Didn't you understand?

 

Please solve this via the simultaneous approach, track your units and show your work!

How to solve this via simultaneous?
i have done this method only.

 

How to solve this via simultaneous?
i have done this method only.

Use what you said you learned in posts #1023 and #1024

Moreover, leave the solution in radical notation please!

What it comes down to is I'm asking you to think for yourself -- While I realize many schools tend to discourage that - we, nonetheless, insist upon it here!

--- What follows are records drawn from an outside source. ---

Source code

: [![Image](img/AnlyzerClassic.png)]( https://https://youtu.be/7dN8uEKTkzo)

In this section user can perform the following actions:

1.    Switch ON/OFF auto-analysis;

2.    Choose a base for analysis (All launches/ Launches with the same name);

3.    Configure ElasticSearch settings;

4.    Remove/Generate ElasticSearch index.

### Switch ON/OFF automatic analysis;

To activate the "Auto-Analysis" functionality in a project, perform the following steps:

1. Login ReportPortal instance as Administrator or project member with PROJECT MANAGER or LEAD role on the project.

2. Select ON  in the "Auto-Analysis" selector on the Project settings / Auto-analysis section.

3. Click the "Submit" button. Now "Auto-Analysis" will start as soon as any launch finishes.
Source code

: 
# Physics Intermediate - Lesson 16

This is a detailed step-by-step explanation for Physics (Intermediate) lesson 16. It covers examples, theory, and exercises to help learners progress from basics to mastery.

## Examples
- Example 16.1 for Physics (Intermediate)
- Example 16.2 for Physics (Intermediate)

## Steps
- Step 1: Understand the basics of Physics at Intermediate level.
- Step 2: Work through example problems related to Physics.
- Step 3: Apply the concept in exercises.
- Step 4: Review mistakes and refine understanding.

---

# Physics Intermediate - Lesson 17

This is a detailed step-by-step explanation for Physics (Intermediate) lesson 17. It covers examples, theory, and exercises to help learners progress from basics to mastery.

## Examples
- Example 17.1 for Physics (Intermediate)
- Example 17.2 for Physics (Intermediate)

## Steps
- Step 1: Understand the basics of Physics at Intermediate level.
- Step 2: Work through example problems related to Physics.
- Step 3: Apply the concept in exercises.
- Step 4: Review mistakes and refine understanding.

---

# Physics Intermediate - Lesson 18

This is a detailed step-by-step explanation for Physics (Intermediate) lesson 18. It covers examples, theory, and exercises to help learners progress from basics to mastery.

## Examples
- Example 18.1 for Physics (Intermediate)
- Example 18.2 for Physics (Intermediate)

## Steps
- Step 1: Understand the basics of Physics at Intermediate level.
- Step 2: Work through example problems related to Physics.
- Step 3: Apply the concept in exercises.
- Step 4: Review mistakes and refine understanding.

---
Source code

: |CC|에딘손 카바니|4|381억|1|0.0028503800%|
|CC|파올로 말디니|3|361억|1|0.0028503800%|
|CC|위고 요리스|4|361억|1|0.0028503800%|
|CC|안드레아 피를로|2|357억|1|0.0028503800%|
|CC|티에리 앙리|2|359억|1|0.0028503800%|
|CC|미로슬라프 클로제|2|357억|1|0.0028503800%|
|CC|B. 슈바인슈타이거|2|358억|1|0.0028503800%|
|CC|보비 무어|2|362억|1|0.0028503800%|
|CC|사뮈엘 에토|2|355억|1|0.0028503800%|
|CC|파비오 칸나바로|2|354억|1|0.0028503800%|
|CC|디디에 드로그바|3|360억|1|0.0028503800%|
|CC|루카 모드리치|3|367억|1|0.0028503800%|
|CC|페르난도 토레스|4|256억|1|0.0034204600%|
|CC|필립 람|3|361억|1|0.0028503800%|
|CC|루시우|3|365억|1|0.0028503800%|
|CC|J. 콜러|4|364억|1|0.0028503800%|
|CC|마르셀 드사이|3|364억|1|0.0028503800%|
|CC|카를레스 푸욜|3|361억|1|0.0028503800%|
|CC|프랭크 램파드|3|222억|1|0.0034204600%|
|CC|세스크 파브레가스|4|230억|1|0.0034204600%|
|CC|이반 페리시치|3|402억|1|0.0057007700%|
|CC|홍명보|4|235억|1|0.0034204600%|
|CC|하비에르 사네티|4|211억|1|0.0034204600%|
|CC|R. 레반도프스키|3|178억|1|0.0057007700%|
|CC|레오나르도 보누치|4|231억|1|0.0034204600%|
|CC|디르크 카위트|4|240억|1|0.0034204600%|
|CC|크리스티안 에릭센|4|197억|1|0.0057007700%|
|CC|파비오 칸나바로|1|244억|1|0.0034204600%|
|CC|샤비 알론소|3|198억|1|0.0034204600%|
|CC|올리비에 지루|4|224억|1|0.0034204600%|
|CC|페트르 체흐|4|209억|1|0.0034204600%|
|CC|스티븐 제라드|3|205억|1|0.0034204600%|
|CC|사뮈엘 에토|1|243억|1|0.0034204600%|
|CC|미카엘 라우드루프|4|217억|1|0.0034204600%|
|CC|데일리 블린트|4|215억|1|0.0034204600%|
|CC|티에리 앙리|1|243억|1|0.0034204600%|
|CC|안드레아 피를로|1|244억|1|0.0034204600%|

Please study on it and I'll chat with you tomorrow!

 

A power handling resistor exhibits a resistance of 160Ω and a maximum dissipation of 113 watts...
What is the maximum applied 'voltage' that will not cause the resistor to overheat?

R1=160Ω
P1=113Watt
V1=X
P1(Watt)=V1²(Volt)/R1(Ω)

like this

 

Try to express the relationship via a set of 'simultaneous equations' -- then solve using either of the methods described in post #1203

This is not a test of your ability to manipulate basic electrical units, but, rather, a sample problem on which to practice your (hopefully) newly acquired skills with the added 'twist' of non-linearity

 

@RRITESH KAKKAR

If you'll pardon an observation -- you seem to have difficulty adhering to a single subject for any length of time -- you're making progress in mathematics! -- Please 'stay the course'!

Maybe he needs to up his Ritalin dosage?

 

Maybe he needs to up his Ritalin dosage?

At risk of reversing methylphenidate's 'therapeutic paradoxicality'?!?!

Saints preserve us!

Best regards
HP

 

Ooooh! I am enjoys this with peanuts.